Are you going to Outlive your Money, or is your Money going to Outlive you?…
As your financial advisers, we have a professional duty to raise issues we deem important. Some of these topics may be difficult to bring up, but it’s critical to our long-term relationship that we always share what we believe to be true.
In a retirement lasting up to three decades, there are ultimately two financial outcomes:
The money will outlast the people (the desirable outcome).
The people will outlast their money.
Our role is to do everything we can to help ensure that the money outlasts our clients. We achieve this by investing assets appropriately and supporting clients in managing their expenses.
Investing Rule of Thumb
Investment theory, backed by sound research, suggests that if around 4% of invested capital is drawn each year (with annual increases to account for inflation), it is likely the money will last. This is considered a “sustainable” withdrawal rate—suitable for a retirement of around 30 years (the average for a two-person household).
While the research is robust, a more cautious approach would involve starting with a 3% withdrawal rate, increasing the likelihood that funds will last even longer.
To put this into context:
On £100,000 of investable assets, a 4% withdrawal rate = £4,000 per annum.
On £100,000 of investable assets, a 3% withdrawal rate = £3,000 per annum.

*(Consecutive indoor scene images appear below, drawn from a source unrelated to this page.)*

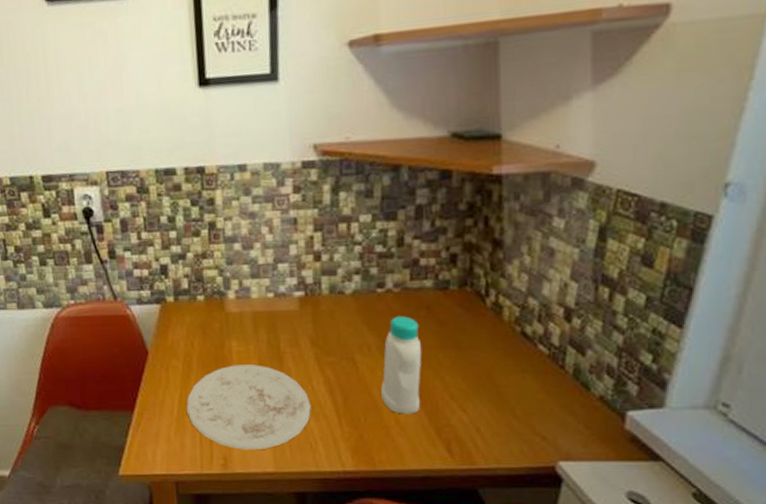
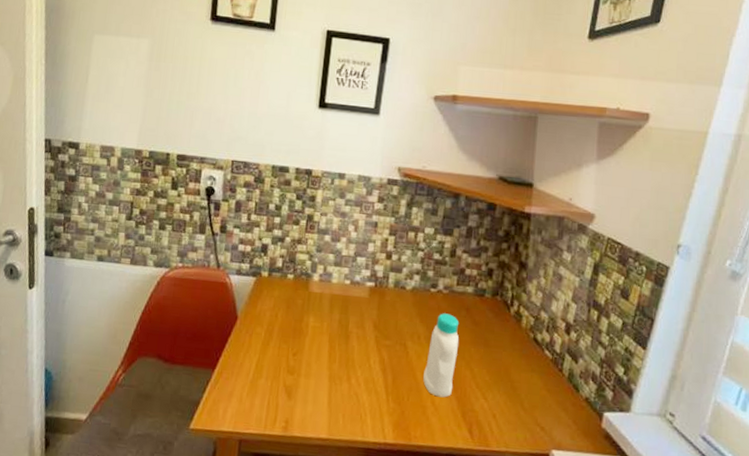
plate: present [186,365,311,450] -> none [261,338,366,417]

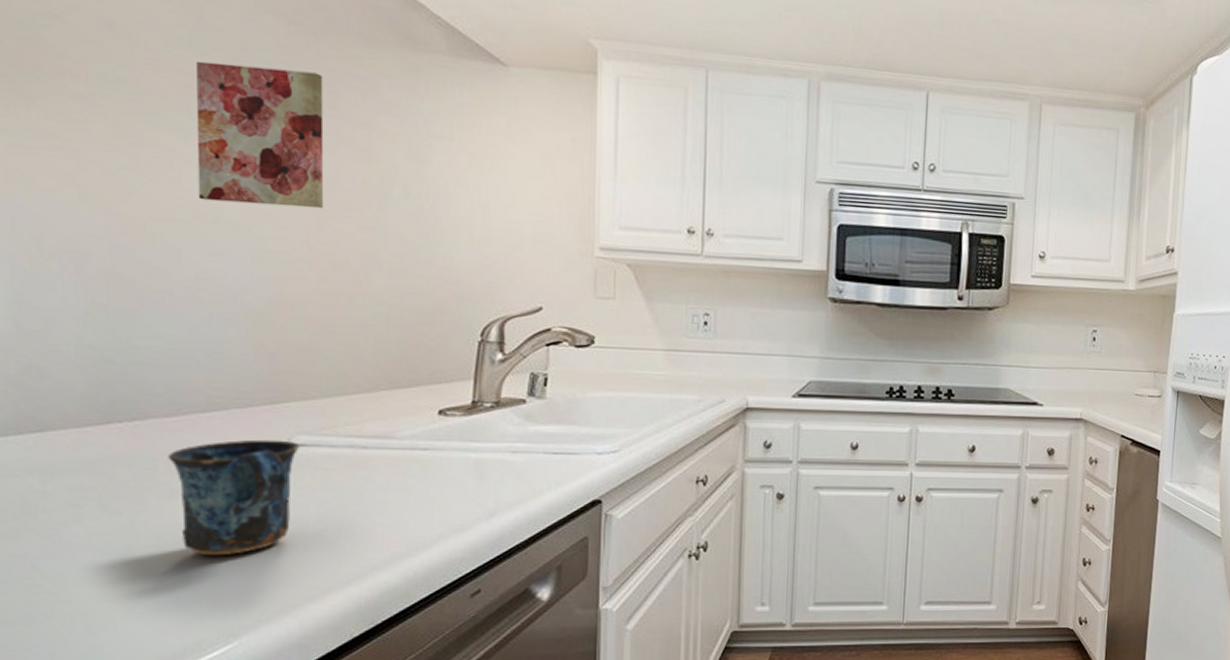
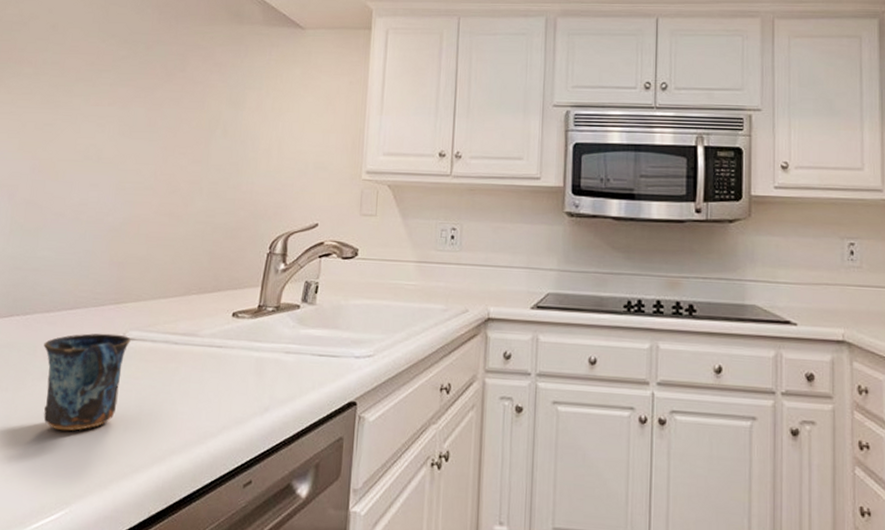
wall art: present [196,60,324,209] -> none [89,45,178,148]

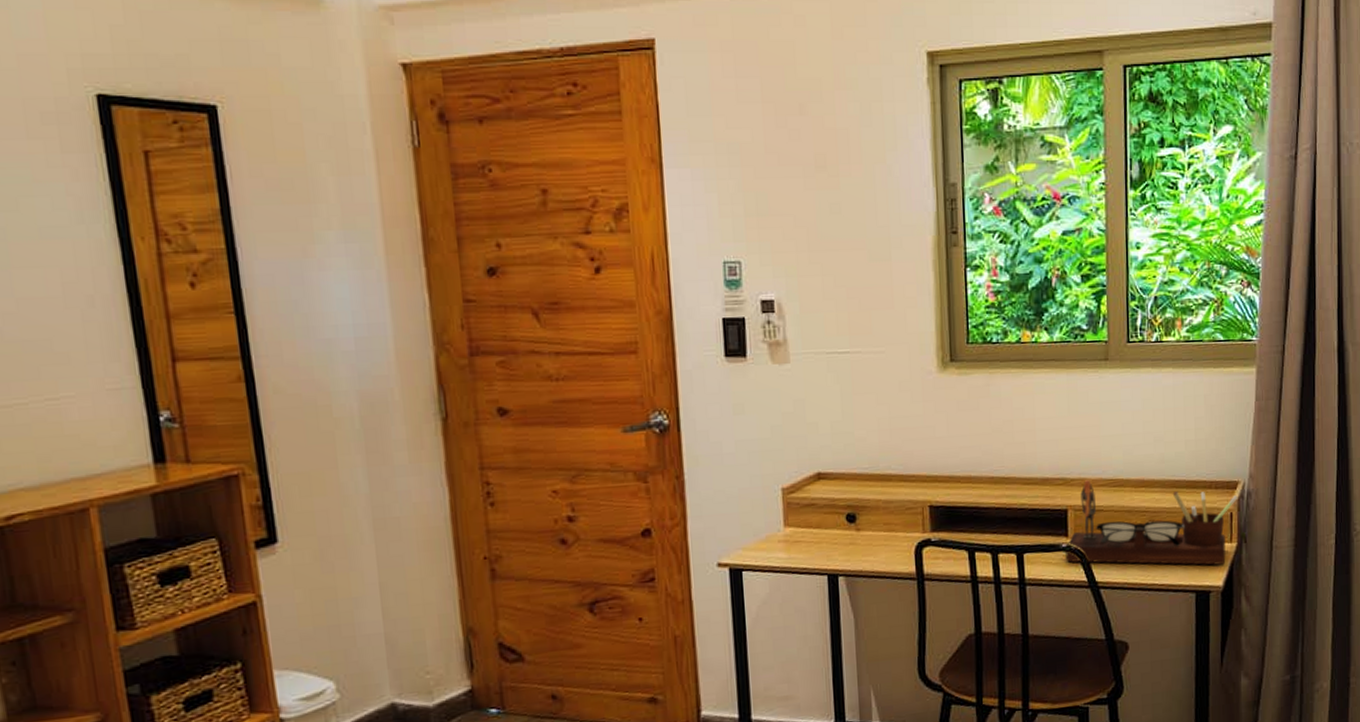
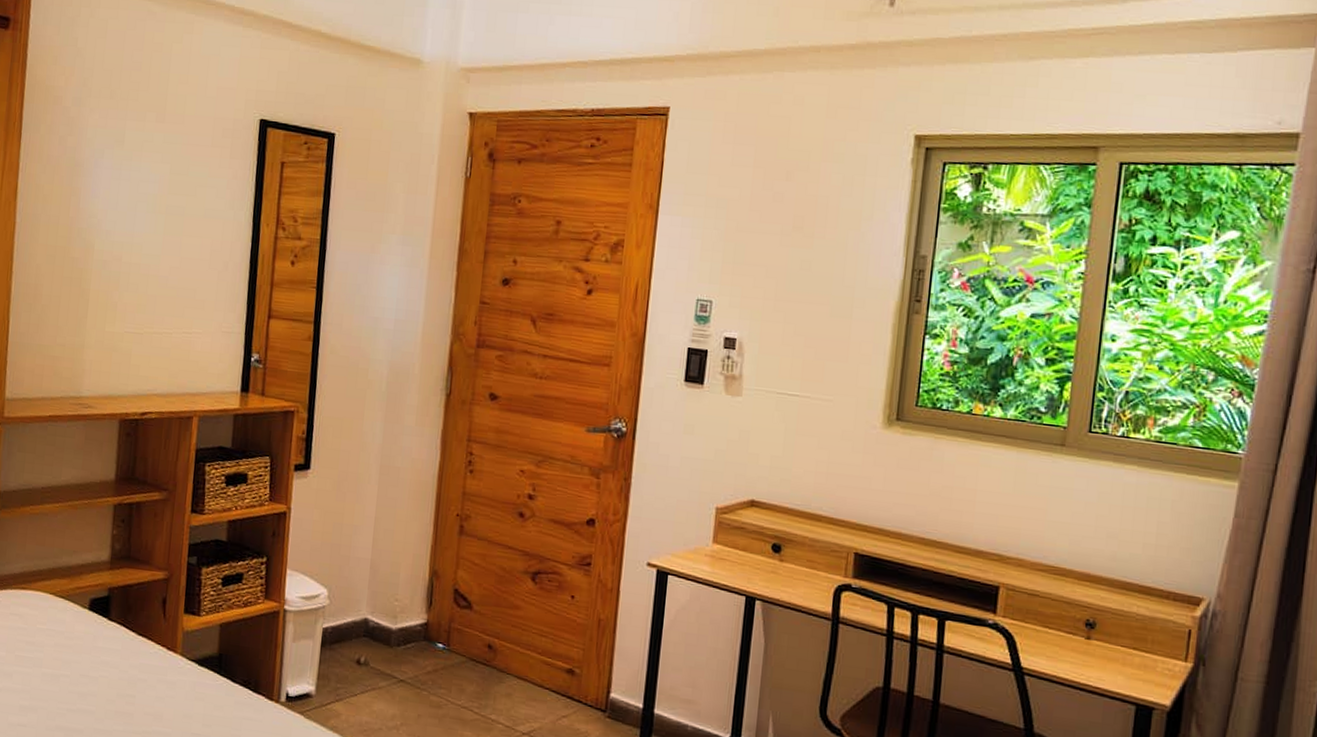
desk organizer: present [1065,480,1238,566] -> none [990,561,1200,684]

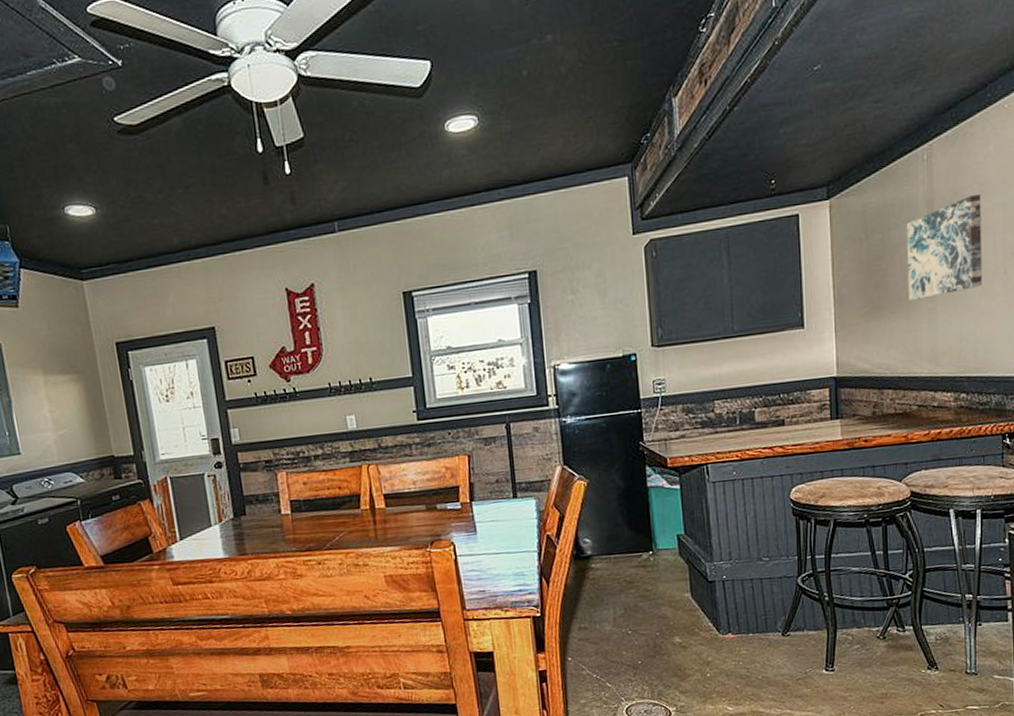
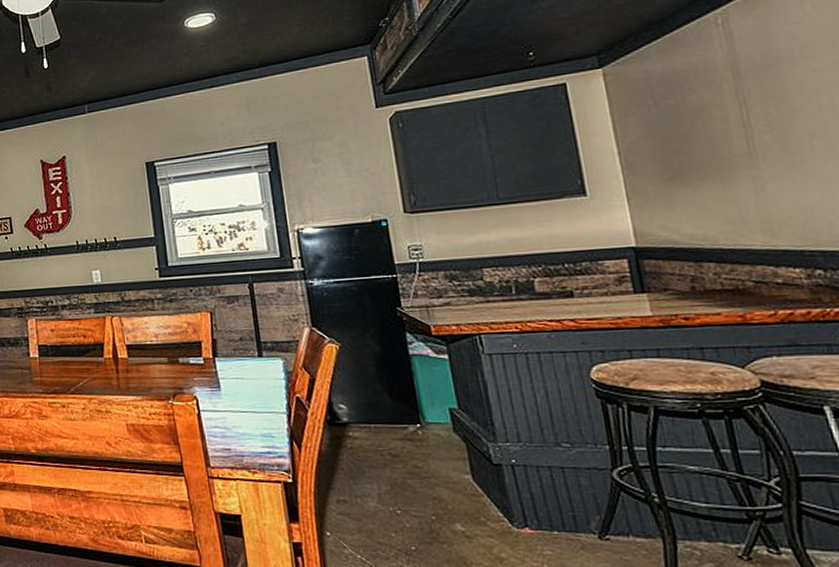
wall art: present [906,194,982,302] -> none [705,55,823,168]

This rule is intended as a guideline, and adjustments may be necessary depending on life circumstances and market conditions.
Our Concern
Withdrawing more from your investment capital than would typically be considered sustainable in normal market conditions brings a real risk that your capital may be depleted before the end of your life - potentially leaving you without sufficient funds to maintain your lifestyle.
Once your invested capital (pensions, ISAs, general accounts, etc.) is exhausted, the two most common remaining options are:
Downsizing your property to release equity, or
Using an equity release mortgage to access capital while remaining in your home.
These are “last resort” options, but they may be necessary to preserve your lifestyle.
It’s important to us that our clients don’t inadvertently make financially harmful decisions. While we understand the importance of maintaining your lifestyle, we want to highlight the risks of continuing along a financially unsustainable path.
What Happens Next?
Clarity around your current withdrawal strategy and its sustainability will lead to important conversations—and help us outline the options available to you. Our key goal remains simple: to ensure the money outlasts the people. We want to avoid scenarios where clients run the risk of their funds drying up too soon.
As part of our ongoing financial planning service, we update your financial plan each year - including a review of your withdrawal strategy. This ensures that we’re always helping you navigate this challenge proactively.
Clients are free to adjust their withdrawals at any time, but we always use our modelling tools to ensure any changes don’t compromise the long-term plan we’ve put in place together.